WHAT YOU HAVE TO DO
The entries that follow contain images, which should be left out; output everything else exactly.
-- Opening Marker --
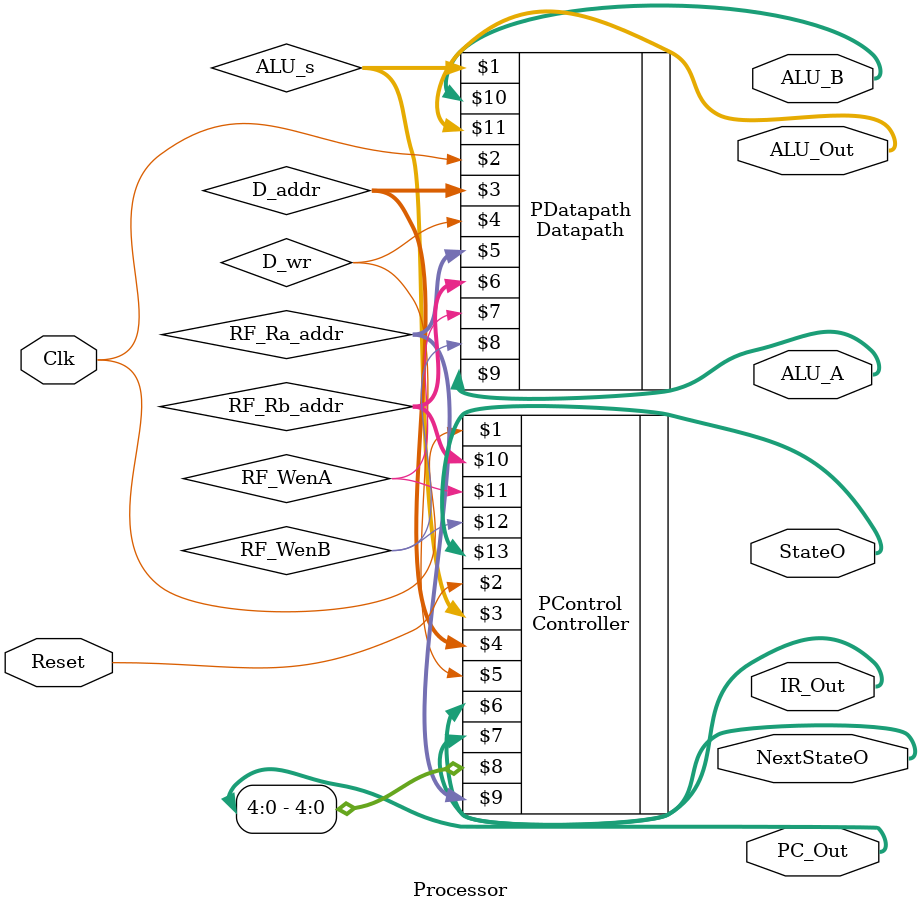
<source format=v>

module Processor( Clk, Reset, IR_Out, PC_Out, StateO, NextStateO, ALU_A, ALU_B, ALU_Out );
	input Clk; // processor clock
	input Reset; // system reset
	output [15:0] IR_Out; // Instruction register
	output [7:0] PC_Out; // Program counter
	output [7:0] StateO; // FSM current state
	output [7:0] NextStateO; // FSM next state (or 0 if you don’t use one)
	output [15:0] ALU_A; // ALU A-Side Input
	output [15:0] ALU_B; // ALU B-Side Input
	output [15:0] ALU_Out; // ALU current output
	
	wire [2:0] ALU_s;
	wire [7:0] D_addr;
	wire D_wr;
	wire [3:0] RF_Ra_addr, RF_Rb_addr;
	wire RF_WenA, RF_WenB;
	
	
	//module Controller(Clk, Reset, ALU_s, D_addr, D_wr, IR_Out, NextState_Out, PC_Out, RF_Ra_addr, RF_Rb_addr, RF_WenA, RF_WenB, State_Out);
	Controller PControl(Clk, Reset, ALU_s, D_addr, D_wr, IR_Out, NextStateO, PC_Out[4:0], RF_Ra_addr, RF_Rb_addr, RF_WenA, RF_WenB, StateO);
	
	//module Datapath(ALU_s, Clk, D_addr, D_wr, RF_A_addr, RF_B_addr, RF_WenA, RF_WenB, ALU_A, ALU_B, ALU_Out);
	Datapath PDatapath(ALU_s, Clk, D_addr, D_wr, RF_Ra_addr, RF_Rb_addr, RF_WenA, RF_WenB, ALU_A, ALU_B, ALU_Out);

endmodule
</source>
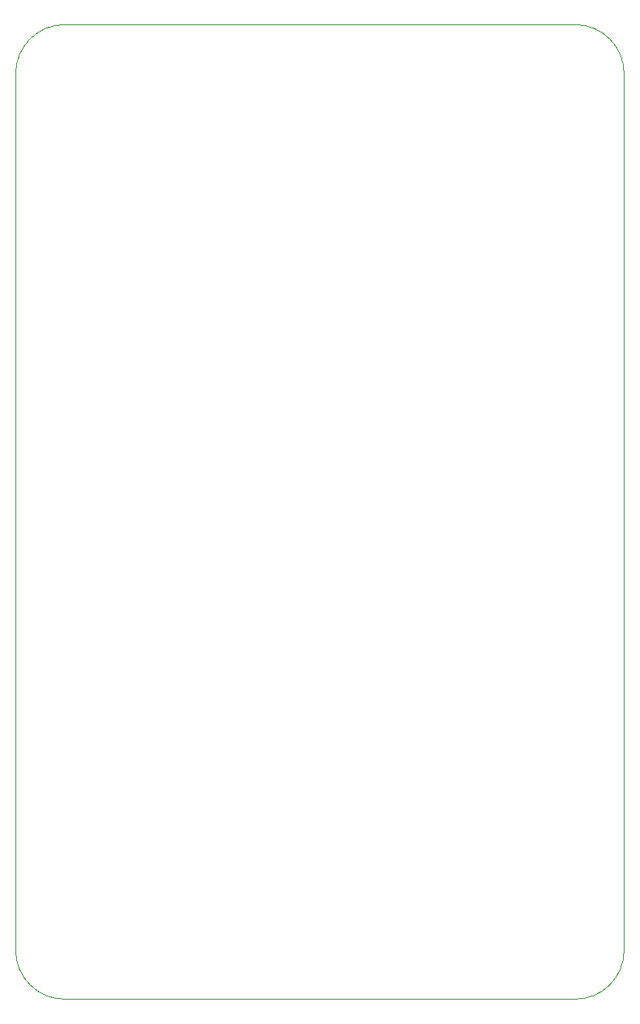
<source format=gm1>
G04 #@! TF.FileFunction,Profile,NP*
%FSLAX46Y46*%
G04 Gerber Fmt 4.6, Leading zero omitted, Abs format (unit mm)*
G04 Created by KiCad (PCBNEW 4.0.6) date 08/28/18 17:29:04*
%MOMM*%
%LPD*%
G01*
G04 APERTURE LIST*
%ADD10C,0.100000*%
G04 APERTURE END LIST*
D10*
X154940000Y-77470000D02*
X154940000Y-168910000D01*
X96520000Y-72390000D02*
X149860000Y-72390000D01*
X91440000Y-168910000D02*
X91440000Y-77470000D01*
X149860000Y-173990000D02*
X96520000Y-173990000D01*
X149860000Y-173990000D02*
G75*
G03X154940000Y-168910000I0J5080000D01*
G01*
X91440000Y-168910000D02*
G75*
G03X96520000Y-173990000I5080000J0D01*
G01*
X154940000Y-77470000D02*
G75*
G03X149860000Y-72390000I-5080000J0D01*
G01*
X96520000Y-72390000D02*
G75*
G03X91440000Y-77470000I0J-5080000D01*
G01*
M02*

</source>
-- Closing Marker --
COMPLETED TASK
<source format=v>

module Processor( Clk, Reset, IR_Out, PC_Out, StateO, NextStateO, ALU_A, ALU_B, ALU_Out );
	input Clk; // processor clock
	input Reset; // system reset
	output [15:0] IR_Out; // Instruction register
	output [7:0] PC_Out; // Program counter
	output [7:0] StateO; // FSM current state
	output [7:0] NextStateO; // FSM next state (or 0 if you don’t use one)
	output [15:0] ALU_A; // ALU A-Side Input
	output [15:0] ALU_B; // ALU B-Side Input
	output [15:0] ALU_Out; // ALU current output
	
	wire [2:0] ALU_s;
	wire [7:0] D_addr;
	wire D_wr;
	wire [3:0] RF_Ra_addr, RF_Rb_addr;
	wire RF_WenA, RF_WenB;
	
	
	//module Controller(Clk, Reset, ALU_s, D_addr, D_wr, IR_Out, NextState_Out, PC_Out, RF_Ra_addr, RF_Rb_addr, RF_WenA, RF_WenB, State_Out);
	Controller PControl(Clk, Reset, ALU_s, D_addr, D_wr, IR_Out, NextStateO, PC_Out[4:0], RF_Ra_addr, RF_Rb_addr, RF_WenA, RF_WenB, StateO);
	
	//module Datapath(ALU_s, Clk, D_addr, D_wr, RF_A_addr, RF_B_addr, RF_WenA, RF_WenB, ALU_A, ALU_B, ALU_Out);
	Datapath PDatapath(ALU_s, Clk, D_addr, D_wr, RF_Ra_addr, RF_Rb_addr, RF_WenA, RF_WenB, ALU_A, ALU_B, ALU_Out);

endmodule
</source>
<source format=gm1>
G04 #@! TF.FileFunction,Profile,NP*
%FSLAX46Y46*%
G04 Gerber Fmt 4.6, Leading zero omitted, Abs format (unit mm)*
G04 Created by KiCad (PCBNEW 4.0.6) date 08/28/18 17:29:04*
%MOMM*%
%LPD*%
G01*
G04 APERTURE LIST*
%ADD10C,0.100000*%
G04 APERTURE END LIST*
D10*
X154940000Y-77470000D02*
X154940000Y-168910000D01*
X96520000Y-72390000D02*
X149860000Y-72390000D01*
X91440000Y-168910000D02*
X91440000Y-77470000D01*
X149860000Y-173990000D02*
X96520000Y-173990000D01*
X149860000Y-173990000D02*
G75*
G03X154940000Y-168910000I0J5080000D01*
G01*
X91440000Y-168910000D02*
G75*
G03X96520000Y-173990000I5080000J0D01*
G01*
X154940000Y-77470000D02*
G75*
G03X149860000Y-72390000I-5080000J0D01*
G01*
X96520000Y-72390000D02*
G75*
G03X91440000Y-77470000I0J-5080000D01*
G01*
M02*

</source>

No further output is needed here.